What do we know? The data seem clear that increasing levels of salt, or sodium, are associated with increases in blood pressure and contributes to or worsens hypertension. Hypertension is a risk factor for the development of cardiovascular disease and a potent risk factor for stroke risk. Treating underlying hypertension has been demonstrated to reduce both cardiovascular and stroke risk. The operative hypothesis to this point has been that the communicative property applies here: that reducing salt intake would reduce the blood pressure and thus translate into a reduction in cardiovascular risk. Unfortunately, as Dr.
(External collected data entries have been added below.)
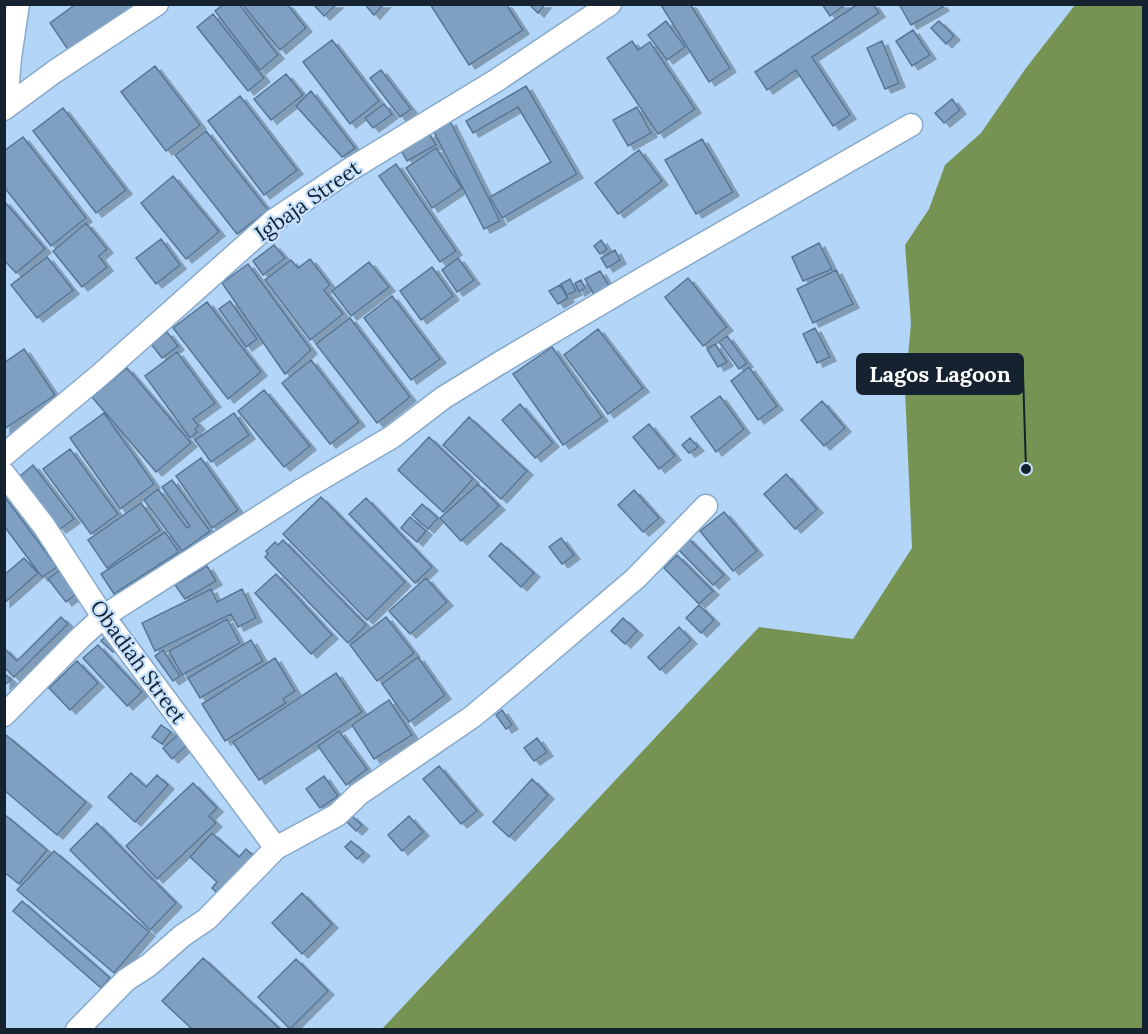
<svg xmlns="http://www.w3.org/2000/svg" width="1148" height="1034" font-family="Lora,serif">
  <defs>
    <filter id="shadow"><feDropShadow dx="6" dy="4" stdDeviation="0" flood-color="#0004"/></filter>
  </defs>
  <rect width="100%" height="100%" fill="#b2d5f8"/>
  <path fill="#769354" d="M1075 5H1143V1029H382L759 627 853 639 912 548 905 390 911 323 905 245 929 209 945 165 981 133 1026 68Z"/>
  <path fill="#7fa0c1" stroke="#577696" stroke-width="1.5" filter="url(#shadow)" d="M76 4H144L71 54 50 23Z
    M224 4H239L278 55 260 70 215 11Z
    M242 4H287L306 28 280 50Z
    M313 4H337L324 16Z
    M369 4H384L374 15 367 7Z
    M430 4H506L523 30 469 65Z
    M529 4H545L538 13Z
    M690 4 730 68 709 82 661 5Z
    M822 4H846L830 16Z
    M858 4H873L879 13 812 57 850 115 833 126 796 70 767 90 755 72Z
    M899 4H941L943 7 911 25Z
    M213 14 264 78 248 91 197 27Z
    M666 21 685 47 667 60 648 35Z
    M939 21 954 36 946 44 931 28Z
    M913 30 930 55 912 66 896 41Z
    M332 40 379 101 350 124 303 62Z
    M632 41 638 50 650 42 695 109 658 134 607 58Z
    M882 41 899 83 885 89 867 48Z
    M155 66 200 125 166 151 121 92Z
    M381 70 411 109 400 117 370 78Z
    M286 74 303 95 271 120 254 99Z
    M526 86 577 174 502 218 490 197 551 162 518 107 473 133 466 121Z
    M311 91 355 148 342 157 296 106Z
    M240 96 297 170 264 195 208 121Z
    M952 99 960 110 944 123 935 113Z
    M384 104 392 114 373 128 365 118Z
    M637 107 651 133 628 146 613 120Z
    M63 108 126 190 96 213 33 131Z
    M450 121 500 221 484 229 433 130Z
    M206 131 268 210 237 234 175 155Z
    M429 133 436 145 407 161 401 150Z
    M23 137 86 218 51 246 4 187V151Z
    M702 139 733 192 696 214 665 160Z
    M436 148 462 188 432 208 406 168Z
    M639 150 662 181 618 214 595 183Z
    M396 164 456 251 440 262 379 176Z
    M173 176 219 232 186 259 141 203Z
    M4 201 45 249 16 273 4 260Z
    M86 223 107 249 99 256 107 267 82 287 53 251Z
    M161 239 180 265 156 284 136 258Z
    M601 240 607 249 600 254 594 246Z
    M819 243 832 269 803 281 792 257Z
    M274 245 285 258 263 275 253 261Z
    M615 250 620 260 607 268 601 258Z
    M47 257 73 290 37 318 11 285Z
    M458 258 474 280 457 292 442 270Z
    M310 259 330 285 324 290 343 314 310 340 265 280 291 260 298 268Z
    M369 262 389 287 351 316 332 291Z
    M248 264 311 350 285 374 222 283Z
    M432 267 453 296 421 320 400 291Z
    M836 270 853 304 813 323 797 289Z
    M600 271 611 289 596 298 585 279Z
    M688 278 727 327 703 346 665 297Z
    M570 279 576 291 567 295 561 284Z
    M581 280 585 288 579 292 575 283Z
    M560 285 568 298 558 304 549 291Z
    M392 296 440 359 411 380 364 318Z
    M230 301 257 339 246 347 219 309Z
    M207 302 261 372 228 399 173 328Z
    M350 318 410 397 377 423 316 344Z
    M815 328 830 357 817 363 803 334Z
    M598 329 643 388 608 414 564 355Z
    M167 332 178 346 162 358 151 344Z
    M727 336 747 363 739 369 719 342Z
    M715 344 727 362 718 367 707 349Z
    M552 347 602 417 563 445 513 374Z
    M24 349 55 395 4 429V363Z
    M177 352 215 403 193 419 199 426 195 429 197 432 190 438 145 376Z
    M311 360 359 422 330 444 282 383Z
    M749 367 777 406 758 420 731 381Z
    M127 368 191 443 156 472 92 397Z
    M264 390 310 446 284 467 238 411Z
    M720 396 744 429 716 452 691 417Z
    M822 401 845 428 824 446 801 420Z
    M520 404 553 443 535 458 502 420Z
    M104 413 154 484 120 509 70 438Z
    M234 413 249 435 211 462 195 440Z
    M469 417 527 471 501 499 443 445Z
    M649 424 675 456 659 469 633 437Z
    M429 437 473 479 443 512 398 470Z
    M690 438 698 447 689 453 682 445Z
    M70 449 118 514 91 534 43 469Z
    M201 458 238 510 212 528 176 476Z
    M33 465 74 519 60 529 20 476Z
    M786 474 817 509 795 529 764 494Z
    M172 480 210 531 182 551 144 500 158 489 187 528 190 526 162 487Z
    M478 484 499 506 461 541 440 518Z
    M634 490 659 518 643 532 618 505Z
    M4 496 57 567 42 577 4 526Z
    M321 497 405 582 367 620 283 534Z
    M366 498 432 567 415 583 349 514Z
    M141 503 160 530 107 568 88 540Z
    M422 504 438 518 428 529 412 515Z
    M724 512 757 551 733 571 700 531Z
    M410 517 426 531 417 542 401 528Z
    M165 532 179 552 114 594 101 574Z
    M687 537 724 575 713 585 676 547Z
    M561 538 574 555 562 564 549 547Z
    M283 540 366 625 348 643 265 557 268 554 266 551 275 542 278 545Z
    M501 543 534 573 521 587 489 556Z
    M677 555 713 591 699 604 664 568Z
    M24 558 38 573 4 603V575Z
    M207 566 216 581 185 599 175 585Z
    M60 570 77 593 66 602 48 579Z
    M276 574 332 635 311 654 255 593Z
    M426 578 447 602 410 634 389 611Z
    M211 589 217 602 242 589 256 618 238 627 231 614 155 651 142 623Z
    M699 605 714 620 701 633 686 618Z
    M61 617 68 624 14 677 4 667V648L17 661Z
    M386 617 414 653 377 681 350 645Z
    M623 618 637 631 625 644 611 631Z
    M227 619 240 643 182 675 169 651Z
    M679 627 691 640 660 670 648 657Z
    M107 635 119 646 113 652 101 641Z
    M251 640 263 661 200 698 188 678Z
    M98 645 142 692 127 706 83 658Z
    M163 650 180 676 173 681 155 656Z
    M418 657 445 695 409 722 382 684Z
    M275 658 295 691 283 699 286 703 225 741 202 704Z
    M77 661 98 683 70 710 49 688Z
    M4 673 11 680 4 685Z
    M336 673 362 712 259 780 233 742Z
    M389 700 412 735 374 759 352 725Z
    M502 710 512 725 506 729 496 715Z
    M161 725 171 732 162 744 152 737Z
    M339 731 367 769 346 785 318 746Z
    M6 735 86 802 57 835 4 790V737Z
    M178 735 187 745 172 759 163 748Z
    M537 738 547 752 534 761 524 748Z
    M439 766 477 811 461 824 423 779Z
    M131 773 146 787 157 775 168 785 135 822 108 797Z
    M324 776 338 796 320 808 306 789Z
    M532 779 548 795 509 837 493 822Z
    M193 783 217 808 209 816 216 823 157 879 126 846Z
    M4 814 47 850 19 884 4 872Z
    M351 815 362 825 356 831 346 821Z
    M409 816 423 832 402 851 388 835Z
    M97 823 176 903 150 930 70 850Z
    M212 833 239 857 246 849 258 860 223 899 212 888 217 882 190 857Z
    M351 841 364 852 357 859 345 847Z
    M54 851 149 932 114 973 17 890Z
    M302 893 332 924 302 954 272 923Z
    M22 901 110 978 101 988 13 911Z
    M203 958 281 1030H193L162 1001Z
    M296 959 328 991 290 1029 258 997Z"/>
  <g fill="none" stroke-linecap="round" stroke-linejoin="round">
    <defs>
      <path id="minor" d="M6 107 10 58 18 4
        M4 109 54 72 157 4
        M4 455 100 375 273 221 349 170 497 80 610 4
        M4 474 44 526 98 609 276 848
        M4 715 80 638 104 616 300 491 392 437 443 398 498 364 649 275 911 125
        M77 1030 126 980 149 965 182 936 207 919 276 848 337 815 359 794 472 717 514 682 636 578 706 506"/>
    </defs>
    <use href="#minor" stroke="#87a9cb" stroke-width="25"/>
    <use href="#minor" stroke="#fff" stroke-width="22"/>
  </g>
  <g text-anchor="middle" stroke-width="4.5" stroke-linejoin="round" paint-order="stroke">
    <g font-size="21" fill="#15222f" stroke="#c5e1fe">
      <text transform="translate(308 201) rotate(-35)" y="7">Igbaja Street</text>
      <text transform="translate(138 662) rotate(54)" y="7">Obadiah Street</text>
    </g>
  </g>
  <path fill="none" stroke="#15222f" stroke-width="2" d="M1026 469L1023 374"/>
  <circle fill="#15222f" stroke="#c5e1fe" stroke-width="2" cx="1026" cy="469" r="6"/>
  <rect fill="#15222f" stroke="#15222f" stroke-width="2" x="857" y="354" width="166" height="40" rx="6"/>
  <g font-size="22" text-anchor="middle" font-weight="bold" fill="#fff">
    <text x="940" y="382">Lagos Lagoon</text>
  </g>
  <rect width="1148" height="1034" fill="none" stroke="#15222f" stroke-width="12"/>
</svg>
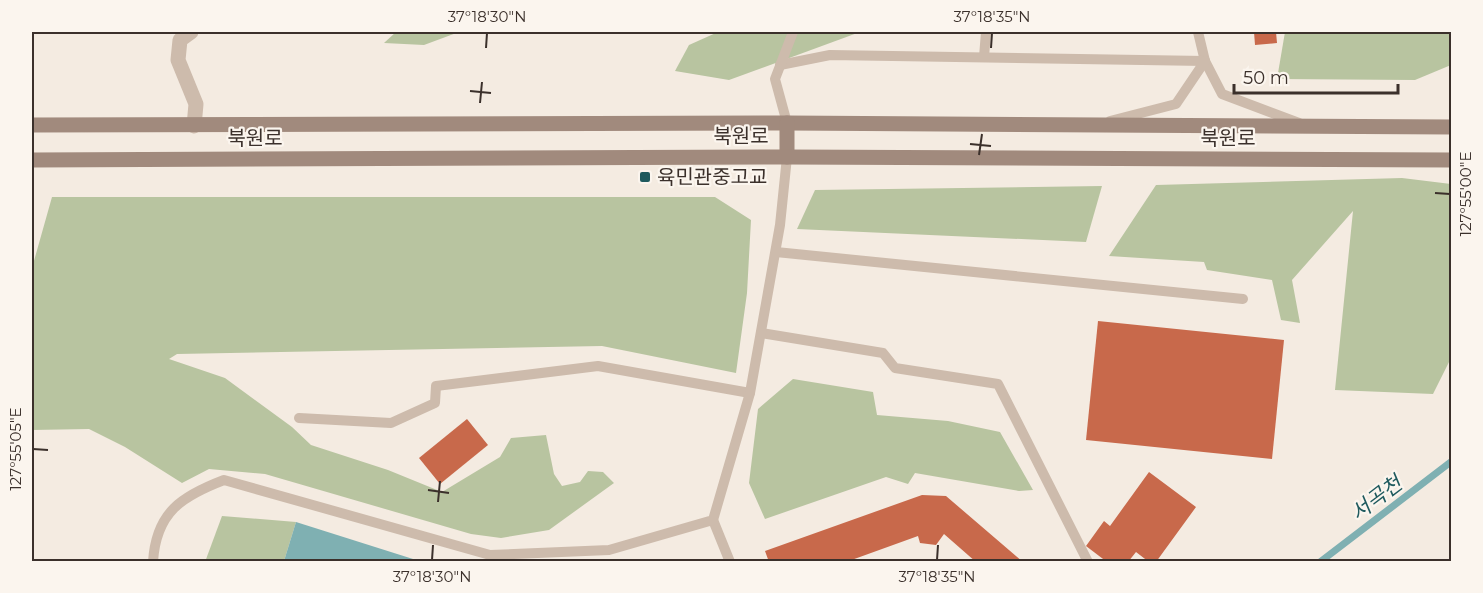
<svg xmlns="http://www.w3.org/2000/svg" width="1483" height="593" font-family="Montserrat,'Noto Sans KR',sans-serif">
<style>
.green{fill:#b8c4a0}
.water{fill:#7fb0b2}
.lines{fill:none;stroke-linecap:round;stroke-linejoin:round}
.stream{stroke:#7fb0b2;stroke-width:7}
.building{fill:#c8694b}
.lane{stroke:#cdbbac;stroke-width:10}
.street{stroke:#cdbbac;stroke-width:15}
.secondary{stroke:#a18a7d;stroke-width:15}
.ticks{fill:none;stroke:#3b302b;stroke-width:2}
.poi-dot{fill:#1f5a5e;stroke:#fbf5ee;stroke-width:2}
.labels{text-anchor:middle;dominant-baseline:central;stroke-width:4.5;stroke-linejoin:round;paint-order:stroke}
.street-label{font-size:20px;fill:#3b302b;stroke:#fbf5ee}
.poi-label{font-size:20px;fill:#3b302b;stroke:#fbf5ee;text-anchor:start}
.water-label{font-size:21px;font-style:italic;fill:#1f5a5e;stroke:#fbf5ee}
.neatline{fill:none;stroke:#3b302b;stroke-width:2}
.ticks-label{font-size:15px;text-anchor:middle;fill:#3b302b}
</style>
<rect width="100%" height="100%" fill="#f4ebe1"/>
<!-- green -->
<g class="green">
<polygon points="396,32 459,32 424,45 384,43"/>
<polygon points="718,32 860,32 729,80 675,71 689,45"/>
<polygon points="1285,32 1451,32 1451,65 1415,80 1277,79"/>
<polygon points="1402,178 1451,184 1451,358 1433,394 1335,390 1353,211 1292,280 1300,323 1281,320 1272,280 1207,270 1204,262 1109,256 1156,185"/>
<polygon points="1102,186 1086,242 797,229 815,190"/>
<polygon points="52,197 715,197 751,220 747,293 736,373 602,346 177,354 169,359 225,378 292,427 311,445 388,470 442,492 500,457 511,438 546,435 554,474 562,486 580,482 588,471 603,472 614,483 549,530 501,538 471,534 265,474 209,469 182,483 125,447 89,429 32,430 32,268"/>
<polygon points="793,379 873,392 877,415 948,421 1000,432 1033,490 1019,491 915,473 908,484 886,477 765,519 749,483 758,409"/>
<polygon points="222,516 296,522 284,561 205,562"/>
</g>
<!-- water -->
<polygon class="water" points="296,522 413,559 412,562 284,561"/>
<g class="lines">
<!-- stream -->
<polyline class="stream" points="1320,562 1452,461"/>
</g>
<!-- building -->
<g class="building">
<polygon points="1254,32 1276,32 1277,43 1255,45"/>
<polygon points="1098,321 1284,340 1272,459 1086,440"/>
<polygon points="467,419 488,445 440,484 419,458"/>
<polygon points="1149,472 1196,507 1156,562 1149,562 1136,552 1128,562 1107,562 1086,546 1104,521 1110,526"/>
<polygon points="922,495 946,496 1023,562 976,562 944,534 936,545 920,543 918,536 846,562 769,562 765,551"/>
</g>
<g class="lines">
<!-- lane -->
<g class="lane">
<polyline points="1198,32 1205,61 1222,94 1299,123"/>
<polyline points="984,57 986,32"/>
<polyline points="780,65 830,55 1205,61"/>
<polyline points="1110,121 1176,104 1205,61"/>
<polyline points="787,123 775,79 793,32"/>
<polyline points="776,252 1243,299"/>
<polyline points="761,333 883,353 895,368 998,384 1088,562"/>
<polyline points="299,418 391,423 435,403 436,386 598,366 750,393"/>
<polyline points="713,520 730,562"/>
<path d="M153 562C156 512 182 496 224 480L490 555 609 550 713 520 750 393 780 225 787 157"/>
</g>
<!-- street -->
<polyline class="street" points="191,32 180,40 178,60 196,104 194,126"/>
<!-- secondary -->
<g class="secondary">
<polyline points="32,125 787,123 1452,127"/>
<polyline points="787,157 787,123"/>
<polyline points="32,160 787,157 1452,160"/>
</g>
</g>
<!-- ticks -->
<path class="ticks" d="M486 48 487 33M991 48 992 33M470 91 491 93M480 103 482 82M970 144 991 146M979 155 982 134M1435 193 1450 194M33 449 48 450M428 490 449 493M438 502 440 481M432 560 433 545M937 560 938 545"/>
<!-- markers -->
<rect class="poi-dot" x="639" y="171" width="12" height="12" rx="3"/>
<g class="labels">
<!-- street labels -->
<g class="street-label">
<text x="741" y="136">북원로</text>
<text x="255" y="138">북원로</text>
<text x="1228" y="138">북원로</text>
</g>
<!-- poi labels -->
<g class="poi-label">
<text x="657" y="177">육민관중고교</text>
</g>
<!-- water labels -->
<g class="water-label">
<text transform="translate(1376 498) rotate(-37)">서곡천</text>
</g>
</g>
<!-- border -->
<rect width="1483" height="593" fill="none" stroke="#fbf5ee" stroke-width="66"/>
<!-- scale -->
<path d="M1234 84v9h164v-9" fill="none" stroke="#3b302b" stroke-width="3"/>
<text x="1243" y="84" font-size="18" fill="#3b302b" stroke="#fbf5ee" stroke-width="4.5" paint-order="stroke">50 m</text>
<rect x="33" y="33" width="1417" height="527" class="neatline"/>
<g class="ticks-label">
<text x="487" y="22">37°18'30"N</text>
<text x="992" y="22">37°18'35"N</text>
<text transform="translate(1466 194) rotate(-90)" y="5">127°55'00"E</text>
<text transform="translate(16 449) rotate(-90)" y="5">127°55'05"E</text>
<text x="432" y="582">37°18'30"N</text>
<text x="937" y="582">37°18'35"N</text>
</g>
</svg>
Yusuf, DPhil from McMaster University and a cardiovascular expert on meta-analysis notes the direct evidence linking high dietary salt consumption and cardiovascular disease is “weak and inconsistent.” We also know that in the body, sodium exists in a ratio related balance with potassium. Potassium is another element necessary for proper bodily functioning and is especially important from a cardiovascular perspective.
A recent study published in the Archives of Internal Medicine sheds some new light into the reason why we have seen these apparently contradictory results (Yang, Liu, & Kuklina, 2011). As one of the study investigators, Dr. Kuklina, notes, “This is the first large, nationwide study where we followed a pretty big cohort of people and looked at sodium and potassium at the same time.” The examined over 12,000 people for all cause and cardiovascular risk as part of the Third National Health and Nutritional Examination Survey (NHANES III). What they found over a 15 year period was that the highest risk group had a very high ratio of sodium to potassium in their diet. Previous analytic concentration focusing on only half the equation would explain the dichotomous findings over the years. As sodium increased, risk increased about 20% for every 1000mg/day. However, for every 1000mg/day increase in potassium, the risk decreased about 20%. Thus, based on these findings what is of paramount import is maintaining a sodium/potassium ratio less than 1.
What does this mean? It means even more evidence to be following our Grassroots Gourmet™ principles. Firstly, Fast/Junk food is often loaded with sodium, which is why we strive to be aware and avoid the call of the junk food fast food siren. Second we want to be fresh-but no adultery! Over 75% of our intake of sodium each day is derived from pre-packaged, processed and prepared food. When using sodium to season and create a perfectly balanced and delicious meal, we add only about 5% of what is our daily intake. Not only that, but processing adulterates and alters the composition of our food in a potentially detrimental way. As noted by the study authors, a 100g (about 3 ½ ounces) serving of natural wholesome fresh pork contains roughly 60 mg of sodium and about 340mg of potassium. But if you industrially process that into the average deli ham you end up with 920mg of sodium and only 240mg of potassium. Avoiding fast food and preprocessed adulterated food will help reduce sodium intake. Consuming foods rich in potassium such as fruit (apricots, bananas, avocados, tomatoes, cantaloupes and oranges for example), vegetables (like beets, brussel sprouts, lima beans, winter squash, potatoes and spinach) and legumes like peanuts as well as yogurt will contribute to increasing potassium intake. As with all things in Nature, it’s about the balance.